In the history of the underworld, women have often been written off. Mafia Queens of India brings them back to the centre. The journey begins with a woman known only as “Cleopatra”. Once a trusted figure in Varadarajan Mudaliar’s empire, she lives in obscurity but still carries an aura of authority. Her guarded story unlocks a box of others: a gambling queen who carved her own dominion out of numbers, a drug trafficker who used the most ordinary disguises to fool the police, and a madam from Delhi’s G.B. Road who ran her brothel district with utter ruthlessness.

Each tale shows how audacity could be wielded just as effectively by women as by the men who overshadowed them. We travel to the ravines of Chambal where a bandit seeks revenge against those who’d wronged her. In another part of the country, a ponzi scheme dressed in the garb of religion, derails the lives of millions. In colonial Amritsar, a family is hunted by British troops and a woman’s revenge threatens to bring down an empire.

Told with the pace of a thriller and the intimacy of eyewitness reporting, Mafia Queens of India is a portrait of women who broke the rules, rewrote them, and sometimes paid the ultimate price. The myriad tales in these pages are a grim reminder that, in the dark shadows of the mafia, the most dangerous figures are not always the ones you expect to be.

These are women who ruled rackets, outsmarted dons, and bent entire systems to their will.

Velly Thevar is a Mumbai-based journalist. As an investigative reporter she has exposed many scams and cover-ups and has extensively documented the life and times of the Mumbai mafia in various publications that she has worked with including The Afternoon, Bombay Times and The Telegraph.

S. Hussain Zaidi is a veteran investigative, crime and terror reporter with a career spanning decades. His previous books include Mafia Queens of Bombay, Dongri to Dubai, Byculla to Bangkok, Mumbai Avengers and Eleventh Hour, some of which have been adapted into popular Bollywood films. Hussain Zaidi lives with his family in Mumbai.
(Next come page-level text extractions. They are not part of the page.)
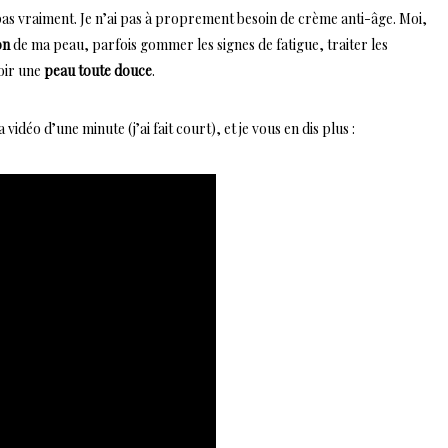
pas vraiment. Je n’ai pas à proprement besoin de crème anti-âge. Moi,
on
de ma peau, parfois gommer les signes de fatigue, traiter les
oir une
peau toute douce
.
 vidéo d’une minute (j’ai fait court), et je vous en dis plus :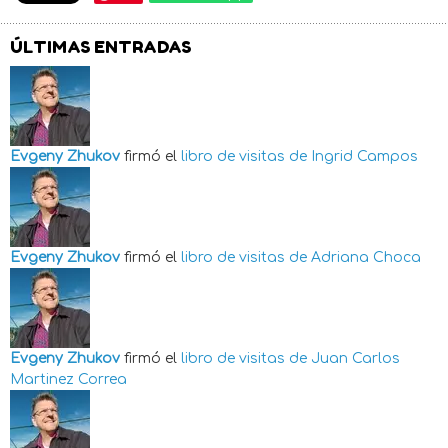
ÚLTIMAS ENTRADAS
Evgeny Zhukov
firmó el
libro de visitas de
Ingrid Campos
Evgeny Zhukov
firmó el
libro de visitas de
Adriana Choca
Evgeny Zhukov
firmó el
libro de visitas de
Juan Carlos
Martinez Correa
In the Acknowledgements to the book, he writes:

Mafia Queens of India is one of the most challenging books of my career. Well, every book is a challenge and quite and arduous task. I really sweat and really go through a tough time when I start a new project. Being a journalist for three decades, I thought writing comes to me naturally and easily, but actually, it’s not true. It is a major challenge for me, and a barrier that I have to surmount to finish the race. Much of the credit goes to my co-author.

With great pleasure, I announce that for the first time in my literary career, I have co-authored a book with Velly Thevar, to whom I’ve been married for thirty years. I have always been a big fan of husband-wife teams working in tandem, and in my field my friend Adrian Levy is very lucky to have an equally intrepid wife, Catherine Scott, as a co-author. This time I got my wish.

I have learnt so much from Velly in journalism, and in life, that her name should have been mentioned before mine on the cover of this book. But because I’ve reinvented myself as an author of multiple books, it has given me an edge over her in this sphere. The publishing think tank feels that the book will sell more if my name is listed first, and that is the only reason I’m taking the first lead on the cover. It was my honour to write this book with Her Highness, Velly Thevar.”